Problem requirements = From the records below, output exactly the lines starting at the line with "blue plastic barrel 3809" and ending at the line with "the white sign board at pixel 447", both of them included, but no pictures.

(Items listed in a dataset)

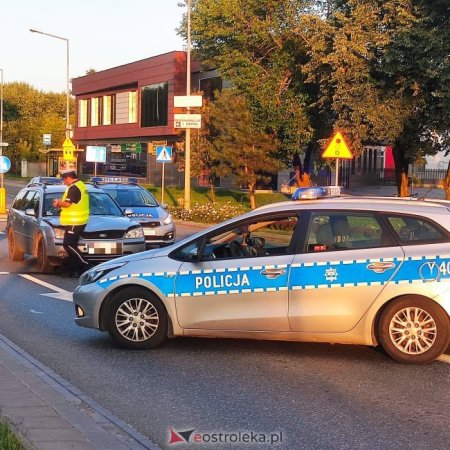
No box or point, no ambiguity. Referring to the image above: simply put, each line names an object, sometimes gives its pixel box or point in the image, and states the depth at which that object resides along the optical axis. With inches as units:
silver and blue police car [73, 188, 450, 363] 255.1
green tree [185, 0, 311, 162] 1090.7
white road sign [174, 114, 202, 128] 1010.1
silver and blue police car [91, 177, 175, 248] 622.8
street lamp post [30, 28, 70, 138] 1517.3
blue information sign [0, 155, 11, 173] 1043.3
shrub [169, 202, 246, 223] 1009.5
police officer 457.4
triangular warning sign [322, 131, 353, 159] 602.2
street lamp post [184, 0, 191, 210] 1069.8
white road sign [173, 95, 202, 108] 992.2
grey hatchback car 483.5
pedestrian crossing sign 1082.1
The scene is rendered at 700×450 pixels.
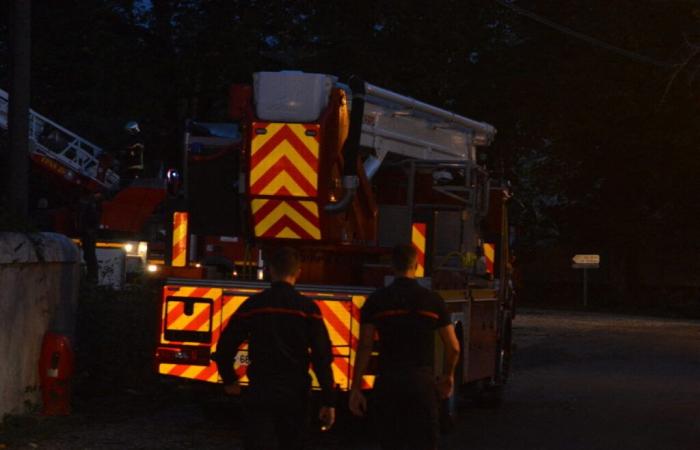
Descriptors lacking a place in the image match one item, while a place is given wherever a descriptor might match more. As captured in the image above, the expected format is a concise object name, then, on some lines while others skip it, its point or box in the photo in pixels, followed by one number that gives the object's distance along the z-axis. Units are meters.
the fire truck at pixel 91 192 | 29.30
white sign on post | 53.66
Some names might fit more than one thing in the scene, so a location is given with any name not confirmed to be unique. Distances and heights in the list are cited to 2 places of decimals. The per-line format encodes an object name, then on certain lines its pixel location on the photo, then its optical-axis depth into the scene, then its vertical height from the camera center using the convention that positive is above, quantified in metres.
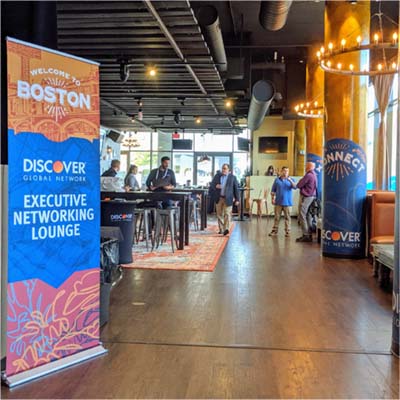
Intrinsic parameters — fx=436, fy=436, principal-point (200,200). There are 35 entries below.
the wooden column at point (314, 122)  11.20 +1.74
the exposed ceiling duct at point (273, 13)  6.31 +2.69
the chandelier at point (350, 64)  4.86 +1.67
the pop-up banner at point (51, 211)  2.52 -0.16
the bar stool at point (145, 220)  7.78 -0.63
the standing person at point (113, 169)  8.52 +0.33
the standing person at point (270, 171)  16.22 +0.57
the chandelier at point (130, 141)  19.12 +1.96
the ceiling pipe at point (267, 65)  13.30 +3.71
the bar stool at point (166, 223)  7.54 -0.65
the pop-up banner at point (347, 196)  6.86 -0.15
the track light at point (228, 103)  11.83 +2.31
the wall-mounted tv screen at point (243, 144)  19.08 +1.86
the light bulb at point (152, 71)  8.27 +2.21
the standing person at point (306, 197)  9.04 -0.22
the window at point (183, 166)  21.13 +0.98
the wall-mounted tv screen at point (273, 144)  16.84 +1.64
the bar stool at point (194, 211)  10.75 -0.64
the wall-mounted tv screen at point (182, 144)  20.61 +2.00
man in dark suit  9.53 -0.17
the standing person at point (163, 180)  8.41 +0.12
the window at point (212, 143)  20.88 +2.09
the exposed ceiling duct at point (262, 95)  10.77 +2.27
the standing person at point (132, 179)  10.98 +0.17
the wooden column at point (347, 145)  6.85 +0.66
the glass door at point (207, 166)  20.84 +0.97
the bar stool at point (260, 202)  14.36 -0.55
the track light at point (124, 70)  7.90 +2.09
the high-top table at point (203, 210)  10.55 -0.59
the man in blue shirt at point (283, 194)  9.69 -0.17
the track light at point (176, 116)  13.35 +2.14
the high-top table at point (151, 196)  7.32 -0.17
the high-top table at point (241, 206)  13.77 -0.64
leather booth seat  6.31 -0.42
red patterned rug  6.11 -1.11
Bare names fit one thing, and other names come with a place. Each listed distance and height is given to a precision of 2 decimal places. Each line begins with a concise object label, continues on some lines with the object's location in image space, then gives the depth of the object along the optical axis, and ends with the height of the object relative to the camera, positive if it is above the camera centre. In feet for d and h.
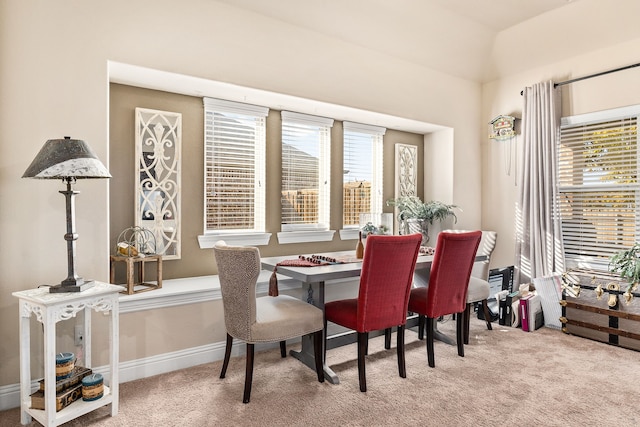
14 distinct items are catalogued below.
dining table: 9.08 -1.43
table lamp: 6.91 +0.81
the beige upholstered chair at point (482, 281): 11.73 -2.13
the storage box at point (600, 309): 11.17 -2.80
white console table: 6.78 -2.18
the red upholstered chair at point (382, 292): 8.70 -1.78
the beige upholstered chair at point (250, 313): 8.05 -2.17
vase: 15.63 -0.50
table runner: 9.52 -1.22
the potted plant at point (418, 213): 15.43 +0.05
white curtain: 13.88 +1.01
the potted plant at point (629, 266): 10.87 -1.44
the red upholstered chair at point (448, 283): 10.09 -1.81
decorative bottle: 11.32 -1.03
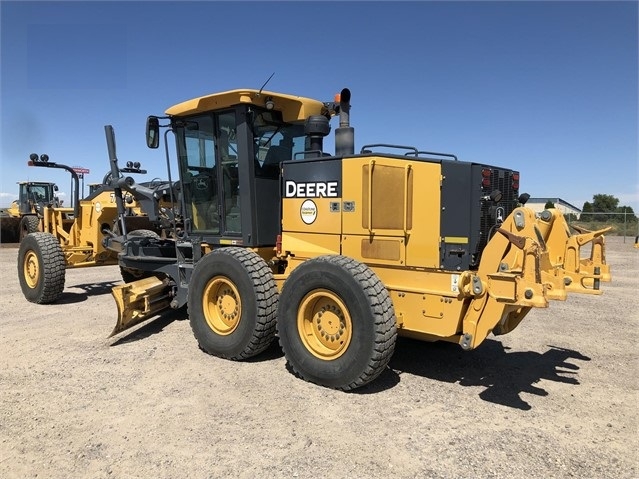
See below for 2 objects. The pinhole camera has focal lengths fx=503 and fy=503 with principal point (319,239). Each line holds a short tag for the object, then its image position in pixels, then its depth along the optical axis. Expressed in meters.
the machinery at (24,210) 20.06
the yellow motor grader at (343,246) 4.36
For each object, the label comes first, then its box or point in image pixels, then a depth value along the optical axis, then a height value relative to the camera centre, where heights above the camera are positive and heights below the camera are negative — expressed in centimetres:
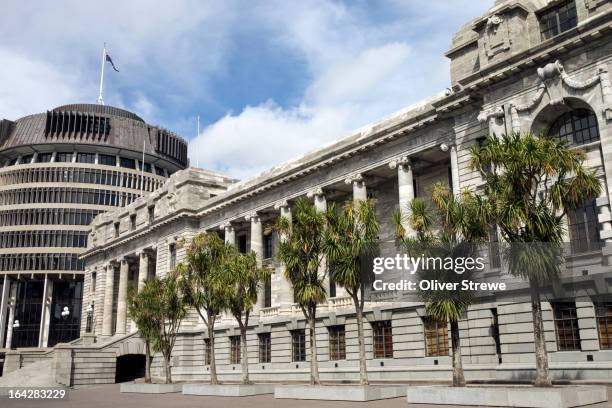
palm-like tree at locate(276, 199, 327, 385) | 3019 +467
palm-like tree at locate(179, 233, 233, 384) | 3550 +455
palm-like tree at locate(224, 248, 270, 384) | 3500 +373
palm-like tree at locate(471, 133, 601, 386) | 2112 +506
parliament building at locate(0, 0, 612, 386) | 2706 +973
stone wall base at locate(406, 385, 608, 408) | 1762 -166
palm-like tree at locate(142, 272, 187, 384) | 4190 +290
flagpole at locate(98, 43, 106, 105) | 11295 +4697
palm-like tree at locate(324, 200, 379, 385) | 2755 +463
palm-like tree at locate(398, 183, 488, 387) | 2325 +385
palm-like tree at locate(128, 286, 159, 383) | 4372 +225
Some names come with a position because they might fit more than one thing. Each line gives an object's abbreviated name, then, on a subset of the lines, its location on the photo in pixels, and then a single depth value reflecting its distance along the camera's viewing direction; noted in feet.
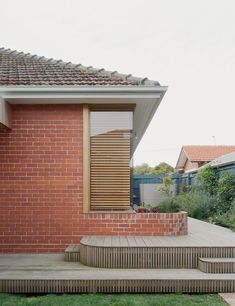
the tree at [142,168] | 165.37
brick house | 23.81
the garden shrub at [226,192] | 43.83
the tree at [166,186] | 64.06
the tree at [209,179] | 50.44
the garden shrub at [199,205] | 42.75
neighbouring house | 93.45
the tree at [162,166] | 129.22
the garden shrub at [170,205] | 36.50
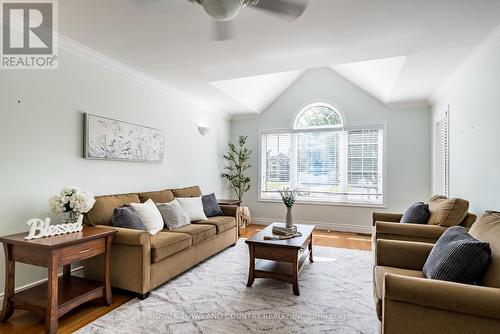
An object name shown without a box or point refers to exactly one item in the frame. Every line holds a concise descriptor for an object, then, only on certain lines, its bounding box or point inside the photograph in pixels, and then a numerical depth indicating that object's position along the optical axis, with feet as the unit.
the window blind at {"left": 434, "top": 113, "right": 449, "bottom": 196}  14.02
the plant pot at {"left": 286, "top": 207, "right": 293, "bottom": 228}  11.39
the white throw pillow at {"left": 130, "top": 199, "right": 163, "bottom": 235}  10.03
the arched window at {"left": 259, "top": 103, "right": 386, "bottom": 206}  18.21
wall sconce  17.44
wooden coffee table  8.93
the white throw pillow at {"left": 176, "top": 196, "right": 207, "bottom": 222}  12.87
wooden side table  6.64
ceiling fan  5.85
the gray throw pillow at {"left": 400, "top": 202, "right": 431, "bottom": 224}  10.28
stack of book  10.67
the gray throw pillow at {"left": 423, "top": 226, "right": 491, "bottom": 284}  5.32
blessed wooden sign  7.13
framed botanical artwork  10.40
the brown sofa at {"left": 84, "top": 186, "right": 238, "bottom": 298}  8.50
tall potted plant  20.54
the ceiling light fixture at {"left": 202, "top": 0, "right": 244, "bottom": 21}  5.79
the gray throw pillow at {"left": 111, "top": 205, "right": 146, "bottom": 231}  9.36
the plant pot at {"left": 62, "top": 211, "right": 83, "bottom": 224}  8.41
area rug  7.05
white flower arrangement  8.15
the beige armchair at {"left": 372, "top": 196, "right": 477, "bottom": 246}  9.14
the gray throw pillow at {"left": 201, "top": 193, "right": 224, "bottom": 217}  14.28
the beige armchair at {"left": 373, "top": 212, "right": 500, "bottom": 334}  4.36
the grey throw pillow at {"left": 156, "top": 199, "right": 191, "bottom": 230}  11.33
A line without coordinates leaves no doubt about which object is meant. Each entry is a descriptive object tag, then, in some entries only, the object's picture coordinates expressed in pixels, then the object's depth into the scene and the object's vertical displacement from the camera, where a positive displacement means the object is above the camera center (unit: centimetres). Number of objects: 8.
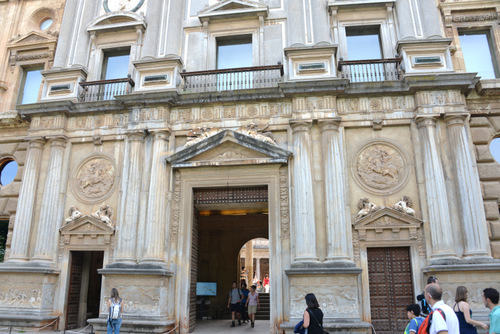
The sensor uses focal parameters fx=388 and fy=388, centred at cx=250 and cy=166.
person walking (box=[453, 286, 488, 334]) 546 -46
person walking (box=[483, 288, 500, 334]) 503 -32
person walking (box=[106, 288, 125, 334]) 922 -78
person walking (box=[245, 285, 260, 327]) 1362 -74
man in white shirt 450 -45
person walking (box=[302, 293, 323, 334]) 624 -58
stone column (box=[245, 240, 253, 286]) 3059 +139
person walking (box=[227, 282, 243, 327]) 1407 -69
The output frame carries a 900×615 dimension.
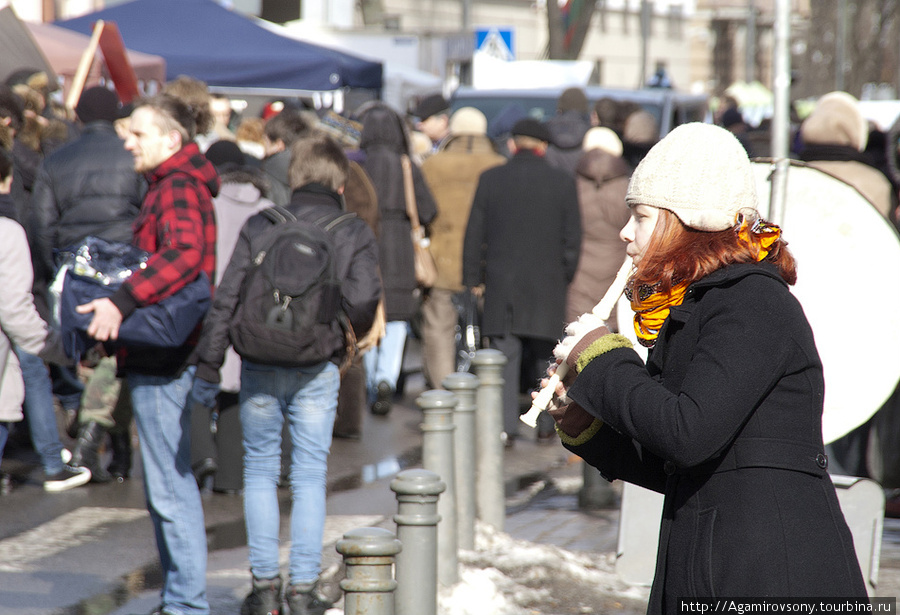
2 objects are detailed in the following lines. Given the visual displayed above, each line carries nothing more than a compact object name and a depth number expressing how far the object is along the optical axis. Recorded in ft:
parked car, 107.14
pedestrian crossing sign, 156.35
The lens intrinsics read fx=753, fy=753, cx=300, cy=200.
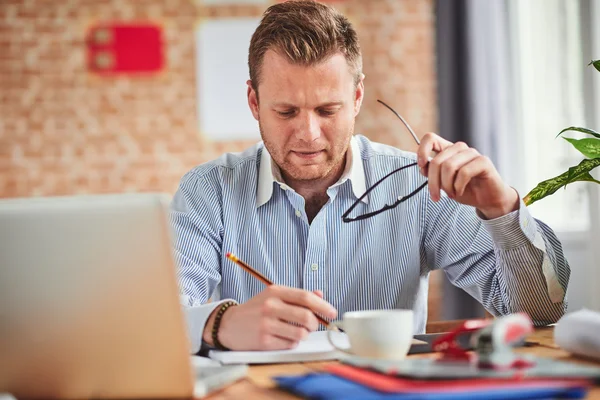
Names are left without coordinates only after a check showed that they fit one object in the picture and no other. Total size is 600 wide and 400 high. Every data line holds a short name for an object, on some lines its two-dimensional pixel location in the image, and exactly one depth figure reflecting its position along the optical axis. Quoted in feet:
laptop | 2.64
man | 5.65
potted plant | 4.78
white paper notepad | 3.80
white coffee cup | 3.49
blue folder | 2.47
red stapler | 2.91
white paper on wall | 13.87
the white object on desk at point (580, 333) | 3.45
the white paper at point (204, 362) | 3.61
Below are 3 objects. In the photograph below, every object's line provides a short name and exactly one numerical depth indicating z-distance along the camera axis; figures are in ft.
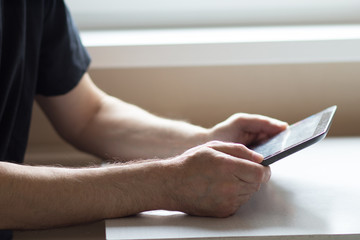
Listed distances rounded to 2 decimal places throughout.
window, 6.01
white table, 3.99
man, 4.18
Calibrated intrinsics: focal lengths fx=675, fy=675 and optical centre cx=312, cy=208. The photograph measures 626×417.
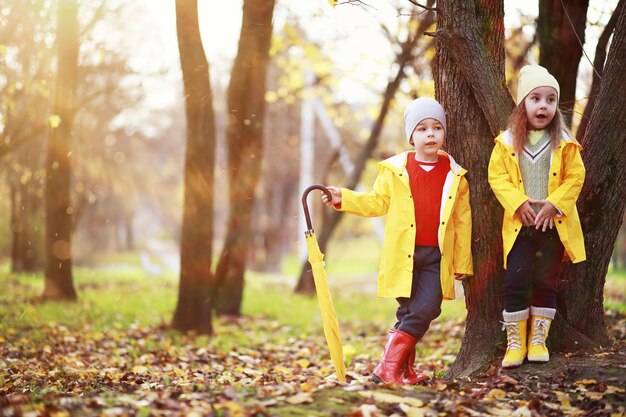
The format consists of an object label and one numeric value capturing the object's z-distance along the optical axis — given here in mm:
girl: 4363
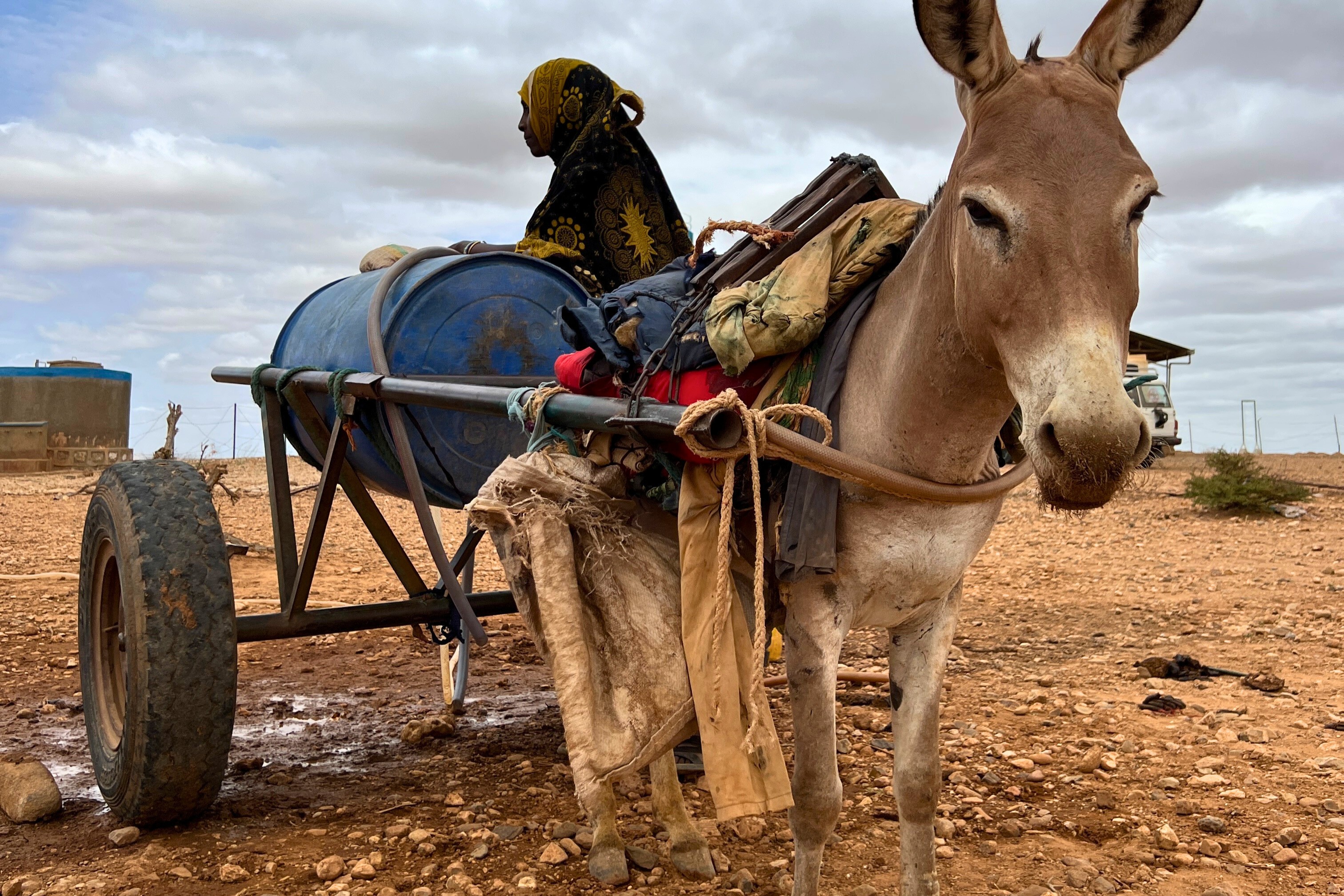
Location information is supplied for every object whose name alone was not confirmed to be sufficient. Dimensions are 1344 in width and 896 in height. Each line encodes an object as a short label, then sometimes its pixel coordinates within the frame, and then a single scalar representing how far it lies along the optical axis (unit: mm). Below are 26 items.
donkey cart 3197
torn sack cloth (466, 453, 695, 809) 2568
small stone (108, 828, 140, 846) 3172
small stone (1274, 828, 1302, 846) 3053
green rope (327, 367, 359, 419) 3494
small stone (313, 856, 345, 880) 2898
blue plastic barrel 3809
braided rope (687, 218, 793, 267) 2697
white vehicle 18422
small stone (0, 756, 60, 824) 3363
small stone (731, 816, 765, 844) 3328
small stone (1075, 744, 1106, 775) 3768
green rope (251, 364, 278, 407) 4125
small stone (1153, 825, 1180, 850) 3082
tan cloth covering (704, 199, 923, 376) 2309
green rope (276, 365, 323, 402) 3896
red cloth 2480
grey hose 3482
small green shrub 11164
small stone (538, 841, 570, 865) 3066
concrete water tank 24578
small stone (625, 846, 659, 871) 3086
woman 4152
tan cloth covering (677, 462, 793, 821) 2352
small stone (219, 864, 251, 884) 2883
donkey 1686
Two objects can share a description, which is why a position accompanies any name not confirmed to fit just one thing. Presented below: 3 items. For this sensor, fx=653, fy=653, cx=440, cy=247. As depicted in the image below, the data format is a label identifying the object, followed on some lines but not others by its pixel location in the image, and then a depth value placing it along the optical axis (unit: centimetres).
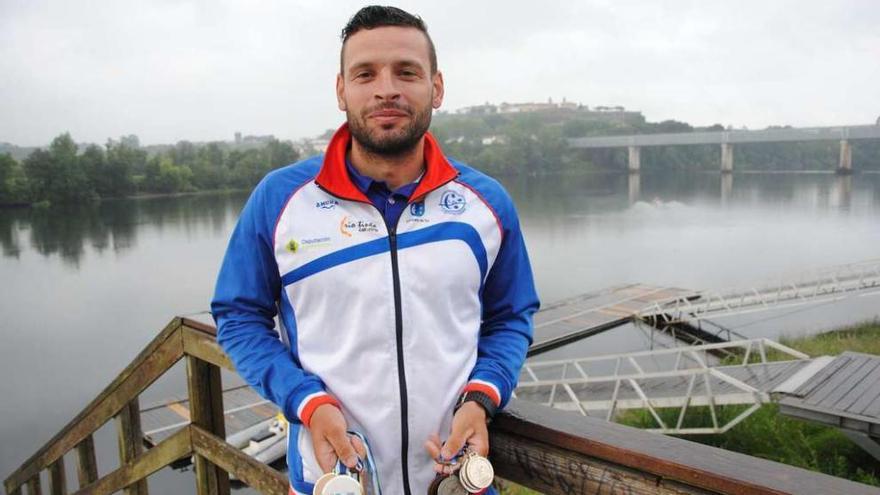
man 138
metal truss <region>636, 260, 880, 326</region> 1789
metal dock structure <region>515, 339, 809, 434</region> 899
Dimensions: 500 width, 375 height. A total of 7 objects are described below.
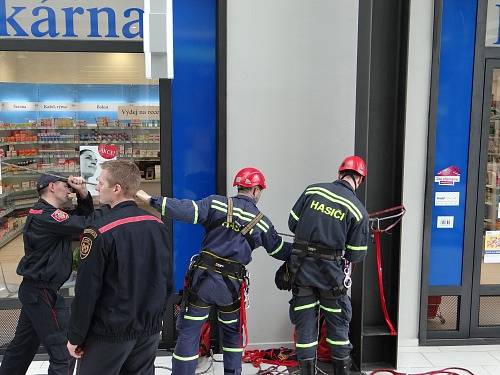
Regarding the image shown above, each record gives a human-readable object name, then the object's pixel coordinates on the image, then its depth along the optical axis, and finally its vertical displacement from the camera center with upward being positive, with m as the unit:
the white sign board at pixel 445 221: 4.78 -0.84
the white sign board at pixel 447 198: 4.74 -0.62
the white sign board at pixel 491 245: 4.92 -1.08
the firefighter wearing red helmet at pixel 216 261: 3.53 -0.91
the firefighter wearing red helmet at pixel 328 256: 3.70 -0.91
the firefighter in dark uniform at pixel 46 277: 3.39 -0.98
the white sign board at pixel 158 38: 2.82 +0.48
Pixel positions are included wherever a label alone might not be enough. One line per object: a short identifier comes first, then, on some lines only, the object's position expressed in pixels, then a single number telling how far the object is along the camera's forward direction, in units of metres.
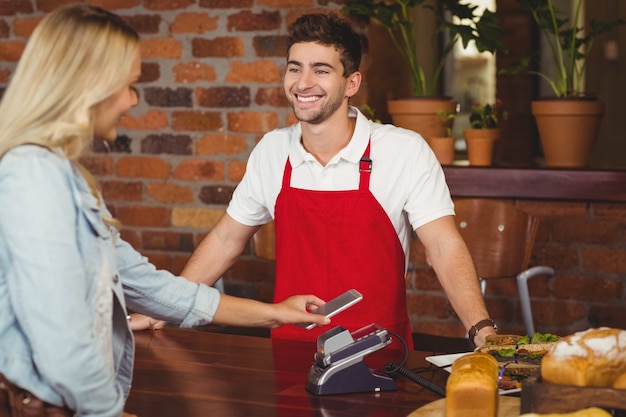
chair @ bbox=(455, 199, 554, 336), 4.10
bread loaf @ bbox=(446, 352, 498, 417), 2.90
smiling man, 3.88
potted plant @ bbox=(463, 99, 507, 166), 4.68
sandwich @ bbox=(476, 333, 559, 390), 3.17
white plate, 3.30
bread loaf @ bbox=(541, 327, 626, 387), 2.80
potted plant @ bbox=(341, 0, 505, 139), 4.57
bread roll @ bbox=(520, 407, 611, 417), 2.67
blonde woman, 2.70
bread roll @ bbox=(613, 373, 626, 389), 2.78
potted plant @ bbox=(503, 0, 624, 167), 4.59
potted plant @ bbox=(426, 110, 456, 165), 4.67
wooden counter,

Problem solution =
blue plastic barrel 3809
braided rope (687, 218, 793, 267) 2697
white vehicle 18422
small stone (0, 756, 60, 824) 3363
small stone (731, 816, 765, 844) 3328
small stone (1075, 744, 1106, 775) 3768
green rope (251, 364, 278, 407) 4125
small stone (1153, 825, 1180, 850) 3082
tan cloth covering (704, 199, 923, 376) 2309
green rope (276, 365, 323, 402) 3896
red cloth 2480
grey hose 3482
small green shrub 11164
small stone (538, 841, 570, 865) 3066
concrete water tank 24578
small stone (625, 846, 659, 871) 3086
woman 4152
tan cloth covering (677, 462, 793, 821) 2352
small stone (219, 864, 251, 884) 2883
donkey 1686
Two objects can share a description, which is why a position accompanies any name not confirmed to fit just one thing. Presented below: 3 items. For this sensor, fx=653, fy=653, cx=440, cy=247. As depicted in the image below, the data format is a label identifying the object, followed on some lines but not others by its pixel location in the image, and then a depth value placing it along the optical axis (unit: centimetres).
man 138
metal truss <region>636, 260, 880, 326</region> 1789
metal dock structure <region>515, 339, 809, 434</region> 899
Dimensions: 500 width, 375 height. A total of 7 objects are described below.
Regarding the image shown above, each record gives a human-readable object name, then the object's pixel coordinates on the image, then its depth along the optical axis, and finally its vertical displacement from the camera center with upward being positive, with m as the unit:
the white sign board at pixel 445 221: 4.78 -0.84
the white sign board at pixel 447 198: 4.74 -0.62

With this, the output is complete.